** Passage provided follows **

Here's some code that demonstrates this:

error_reporting(-1);//report all errors
$invalid_utf8_char = chr(193);

ini_set('display_errors', 1);//display errors to standard output
var_dump(json_encode($invalid_utf8_char));
var_dump(error_get_last());//nothing

ini_set('display_errors', 0);//do not display errors to standard output
var_dump(json_encode($invalid_utf8_char));
var_dump(error_get_last());// json_encode(): Invalid UTF-8 sequence in argument

That bizarre and unfortunate behavior is related to this bug https://bugs.php.net/bug.php?id=47494 and a few others, and doesn't look like it will ever be fixed.

workaround:

Cleaning the string before passing it to json_encode may be a workable solution.

$stripped_of_invalid_utf8_chars_string = iconv('UTF-8', 'UTF-8//IGNORE', $orig_string);
if ($stripped_of_invalid_utf8_chars_string !== $orig_string) {
    // one or more chars were invalid, and so they were stripped out.
    // if you need to know where in the string the first stripped character was, 
    // then see http://stackoverflow.com/questions/7475437/find-first-character-that-is-different-between-two-strings
}
$json = json_encode($stripped_of_invalid_utf8_chars_string);

http://php.net/manual/en/function.iconv.php

The manual says

//IGNORE silently discards characters that are illegal in the target charset.

** End of Passage provided **

### Exercise set:
• A. Retype the json_encode passage starting at "That bizarre and" and ending at "ever be fixed.".
• B. Continue the json_encode passage, picking up after its final line.
The listing is separate material, unrelated to the json_encode passage.

** The data follows **

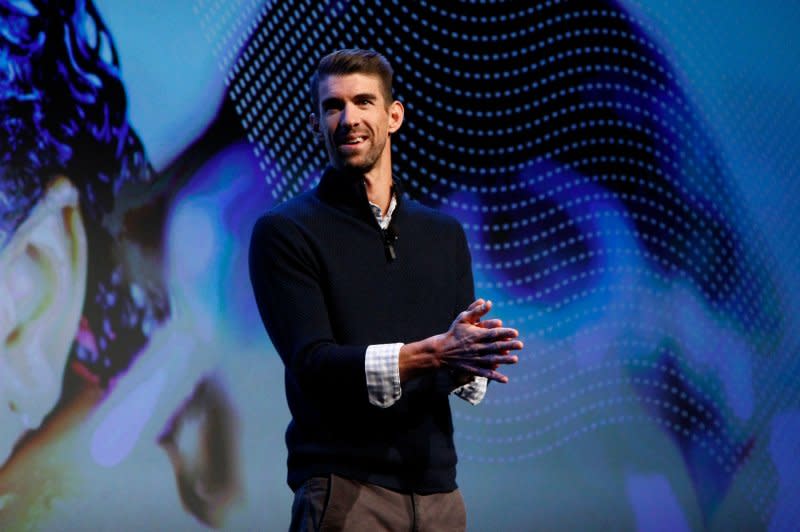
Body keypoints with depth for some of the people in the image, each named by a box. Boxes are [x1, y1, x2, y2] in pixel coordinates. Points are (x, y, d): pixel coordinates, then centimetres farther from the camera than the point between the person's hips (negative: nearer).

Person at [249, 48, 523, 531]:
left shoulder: (445, 235, 15)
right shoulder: (284, 233, -1)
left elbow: (463, 369, 11)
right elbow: (314, 365, -12)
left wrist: (472, 365, -14)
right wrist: (434, 352, -23)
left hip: (437, 490, 5)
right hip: (343, 489, -4)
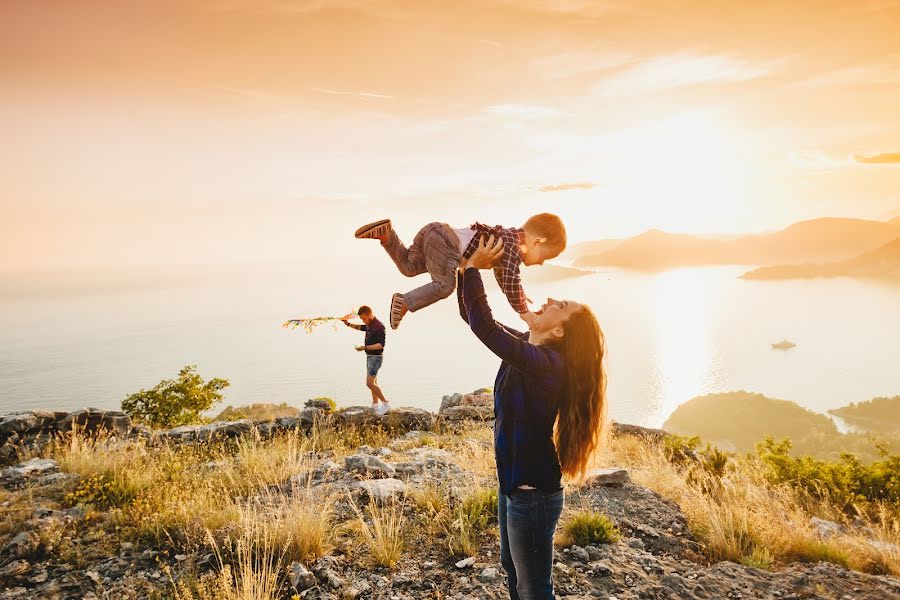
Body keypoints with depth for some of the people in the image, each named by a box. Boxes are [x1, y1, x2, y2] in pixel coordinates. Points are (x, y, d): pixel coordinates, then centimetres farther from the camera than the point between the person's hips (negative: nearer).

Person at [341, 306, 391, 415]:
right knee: (373, 382, 15)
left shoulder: (379, 326, -21)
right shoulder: (370, 325, 8)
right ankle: (375, 405, 24)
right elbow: (360, 327, 31)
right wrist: (348, 324, 19)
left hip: (376, 357, -10)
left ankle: (385, 403, -5)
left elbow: (381, 345, -26)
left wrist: (365, 347, -28)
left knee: (370, 383, -13)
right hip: (370, 356, 10)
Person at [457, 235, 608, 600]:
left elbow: (484, 327, -37)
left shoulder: (547, 364, -29)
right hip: (512, 481, 9)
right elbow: (473, 317, 5)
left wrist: (473, 268, -27)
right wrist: (465, 268, -8)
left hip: (533, 492, -9)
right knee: (512, 568, 28)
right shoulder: (523, 344, -2)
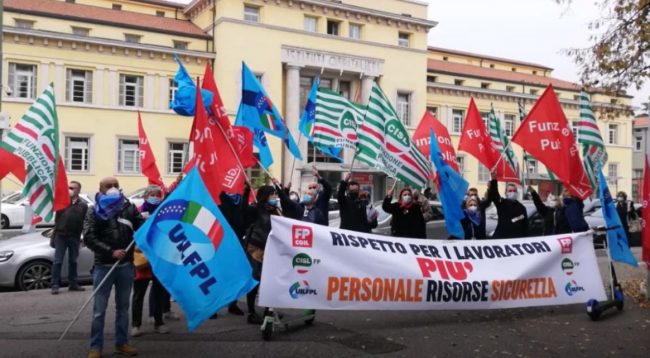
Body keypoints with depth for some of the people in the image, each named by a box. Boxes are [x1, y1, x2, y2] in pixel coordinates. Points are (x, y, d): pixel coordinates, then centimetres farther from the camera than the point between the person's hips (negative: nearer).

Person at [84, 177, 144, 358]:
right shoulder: (95, 212, 0)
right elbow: (89, 238, -9)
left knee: (123, 307, 13)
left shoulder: (129, 208, 6)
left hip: (126, 266, 2)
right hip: (104, 266, -2)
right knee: (99, 309, 3)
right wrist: (111, 252, -19)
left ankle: (121, 343, 24)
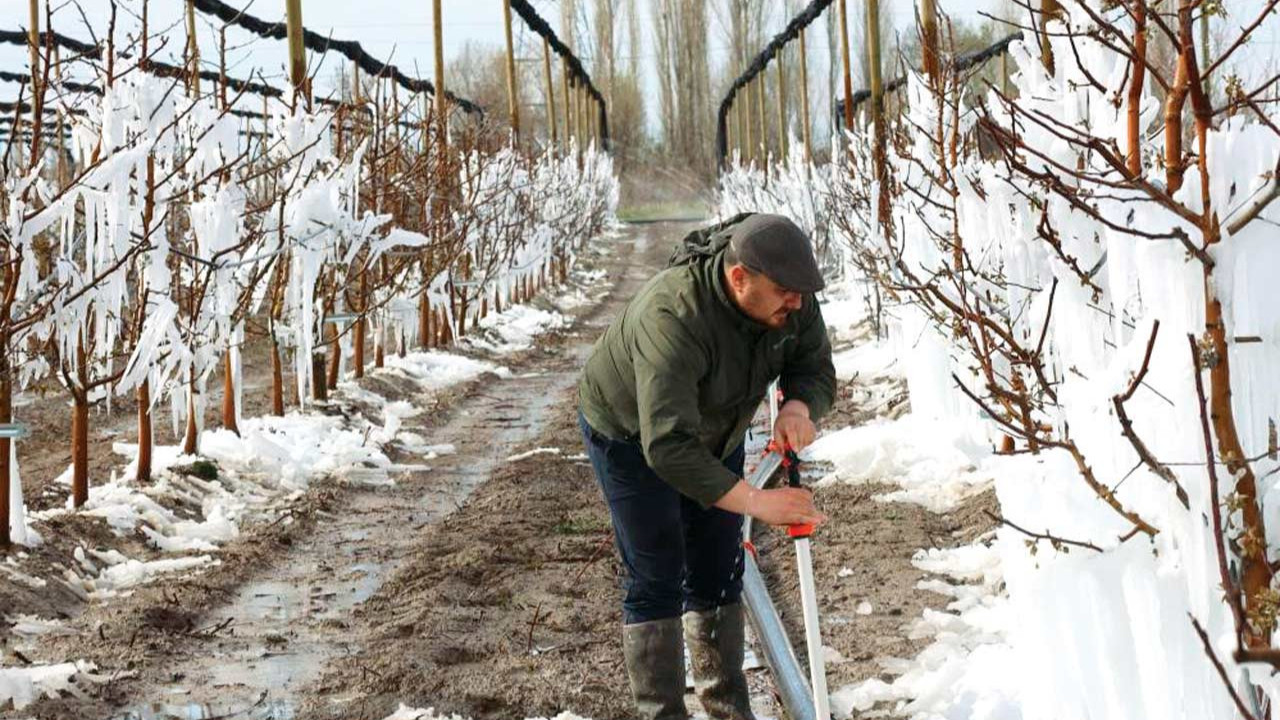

** End of The data **

### Numbered responses:
• A.
That bizarre and unfortunate behavior is related to this bug https://bugs.php.net/bug.php?id=47494 and a few others, and doesn't look like it will ever be fixed.

• B.
So by first removing the problematic characters, in theory json_encode() shouldnt get anything it will choke on and fail with. I haven't verified that the output of iconv with the //IGNORE flag is perfectly compatible with json_encodes notion of what valid utf8 characters are, so buyer beware...as there may be edge cases where it still fails. ugh, I hate character set issues.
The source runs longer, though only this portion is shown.